Mevcut maaşlara göre hesaplanan bu tutarlar düzenlemenin yürürlüğe gireceği yıl başındaki rakamlara göre çok daha yüksek seviyelerde gerçekleşecektir. Yapılan artışlar elbette halen emekli olan kamu görevlileri maaşlarına da yansıtılacaktır. Ayrıca mülki idare amirleri başta olmak üzere yaptıkları işle özlük hakları arasındaki makas açılan kamu görevlileri ile iyileştirici bir düzenlemeyi de bu çerçevede gerçekleştireceğiz. Ek gösterge düzenlemesinin memurlarımıza, ülkemize, ve milletimize hayırlı olmasını diliyorum."

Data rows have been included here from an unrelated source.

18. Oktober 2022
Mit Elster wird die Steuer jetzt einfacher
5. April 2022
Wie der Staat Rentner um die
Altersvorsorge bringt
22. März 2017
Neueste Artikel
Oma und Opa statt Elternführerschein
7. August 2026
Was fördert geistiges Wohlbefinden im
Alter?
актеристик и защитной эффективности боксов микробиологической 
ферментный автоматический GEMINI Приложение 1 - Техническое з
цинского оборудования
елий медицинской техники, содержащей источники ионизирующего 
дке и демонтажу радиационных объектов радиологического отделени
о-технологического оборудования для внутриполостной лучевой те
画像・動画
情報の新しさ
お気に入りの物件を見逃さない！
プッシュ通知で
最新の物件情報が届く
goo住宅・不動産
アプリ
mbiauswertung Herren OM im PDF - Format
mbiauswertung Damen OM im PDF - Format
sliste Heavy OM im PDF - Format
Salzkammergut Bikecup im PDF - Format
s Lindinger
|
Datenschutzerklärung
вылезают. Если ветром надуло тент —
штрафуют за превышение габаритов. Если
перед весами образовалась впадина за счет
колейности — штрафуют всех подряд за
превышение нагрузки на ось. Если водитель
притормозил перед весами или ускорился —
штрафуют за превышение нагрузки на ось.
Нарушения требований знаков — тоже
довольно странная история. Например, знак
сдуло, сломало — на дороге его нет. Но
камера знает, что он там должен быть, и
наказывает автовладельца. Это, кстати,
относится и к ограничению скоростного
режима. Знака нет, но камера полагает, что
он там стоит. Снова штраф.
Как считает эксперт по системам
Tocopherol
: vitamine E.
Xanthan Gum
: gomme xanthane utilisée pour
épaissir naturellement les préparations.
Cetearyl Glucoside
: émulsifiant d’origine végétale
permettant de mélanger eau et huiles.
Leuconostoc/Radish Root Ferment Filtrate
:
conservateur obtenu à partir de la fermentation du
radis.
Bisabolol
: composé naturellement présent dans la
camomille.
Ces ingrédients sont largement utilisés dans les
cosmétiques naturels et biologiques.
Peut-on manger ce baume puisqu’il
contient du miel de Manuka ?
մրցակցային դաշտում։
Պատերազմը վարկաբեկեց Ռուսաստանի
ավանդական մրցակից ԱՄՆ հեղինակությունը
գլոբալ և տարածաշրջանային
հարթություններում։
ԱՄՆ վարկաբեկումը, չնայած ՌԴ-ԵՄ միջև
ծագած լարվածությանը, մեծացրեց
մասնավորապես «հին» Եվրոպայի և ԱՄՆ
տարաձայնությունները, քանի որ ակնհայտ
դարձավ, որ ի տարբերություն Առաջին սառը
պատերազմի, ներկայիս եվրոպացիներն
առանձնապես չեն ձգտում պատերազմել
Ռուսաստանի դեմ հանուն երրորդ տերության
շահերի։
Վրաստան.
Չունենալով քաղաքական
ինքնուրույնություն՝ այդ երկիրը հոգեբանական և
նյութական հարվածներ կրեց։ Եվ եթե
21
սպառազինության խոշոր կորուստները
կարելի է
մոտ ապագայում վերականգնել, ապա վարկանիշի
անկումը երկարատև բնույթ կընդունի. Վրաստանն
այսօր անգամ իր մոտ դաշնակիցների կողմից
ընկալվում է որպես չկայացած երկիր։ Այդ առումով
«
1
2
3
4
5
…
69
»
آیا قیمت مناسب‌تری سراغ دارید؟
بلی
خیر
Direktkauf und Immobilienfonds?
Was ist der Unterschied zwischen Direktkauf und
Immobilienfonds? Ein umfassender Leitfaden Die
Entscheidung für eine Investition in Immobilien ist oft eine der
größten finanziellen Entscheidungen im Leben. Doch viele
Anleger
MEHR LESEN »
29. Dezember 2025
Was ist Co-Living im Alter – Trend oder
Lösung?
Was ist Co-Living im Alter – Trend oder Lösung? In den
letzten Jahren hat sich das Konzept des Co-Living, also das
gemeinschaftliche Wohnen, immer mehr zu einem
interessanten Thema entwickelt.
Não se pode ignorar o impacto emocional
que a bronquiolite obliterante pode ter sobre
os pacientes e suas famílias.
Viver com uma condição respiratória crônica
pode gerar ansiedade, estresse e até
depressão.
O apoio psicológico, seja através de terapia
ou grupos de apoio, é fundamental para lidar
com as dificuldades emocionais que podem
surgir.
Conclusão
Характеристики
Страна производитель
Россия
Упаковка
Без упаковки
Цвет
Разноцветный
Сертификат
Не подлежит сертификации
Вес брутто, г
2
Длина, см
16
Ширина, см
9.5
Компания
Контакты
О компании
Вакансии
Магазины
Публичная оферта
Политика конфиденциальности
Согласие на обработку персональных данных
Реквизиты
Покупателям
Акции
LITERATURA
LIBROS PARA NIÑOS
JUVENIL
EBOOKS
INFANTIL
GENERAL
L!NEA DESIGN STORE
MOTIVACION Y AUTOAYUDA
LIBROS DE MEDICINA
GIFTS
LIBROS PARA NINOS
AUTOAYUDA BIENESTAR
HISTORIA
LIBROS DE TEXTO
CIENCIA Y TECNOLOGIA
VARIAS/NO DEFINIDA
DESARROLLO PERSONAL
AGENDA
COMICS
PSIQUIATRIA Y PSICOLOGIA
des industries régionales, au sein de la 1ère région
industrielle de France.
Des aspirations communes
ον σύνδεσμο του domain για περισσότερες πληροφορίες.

“Yeni düzenleme ile hakim ve savcılarımızın hem en iyi eğitimleri alarak hem de adeta usta çırak ilişkisi yoluyla kıdemli meslektaşları tarafından yetiştirilerek göreve hazırlanmaları hedefleniyor”
Türkiye'nin demokratik hukuk devleti niteliğini güçlendirmek için reformların yeni bir paketinin daha meclise sunulduğunu aktaran Cumhurbaşkanı Erdoğan, "Yargı reformu strateji belgesi ile milletimize taahhüt ettiğimiz 6. Yargı Paketi 24 maddeden oluşuyor ve toplam 10 kanunda değişiklik yapıyor. Teklifte hakim ve savcı yardımcılığı sistemi getirilerek 3 yıllık bir temel eğitim görev ve son eğitim sürecinin yani teori ile pratiğin ardından bu unvanların kazanılması öngörülüyor. Dünyada ve ülkemizde yaşanan gelişmeler, hukuki sorunlar ile uyuşmazlıkların niteliklerine önemli noktada ciddi değişimler getiriyor. Yeni düzenleme ile hakim ve savcılarımızın hem en iyi eğitimleri alarak hem de adeta usta çırak ilişkisi yoluyla kıdemli meslektaşları tarafından yetiştirilerek göreve hazırlanmaları hedefleniyor.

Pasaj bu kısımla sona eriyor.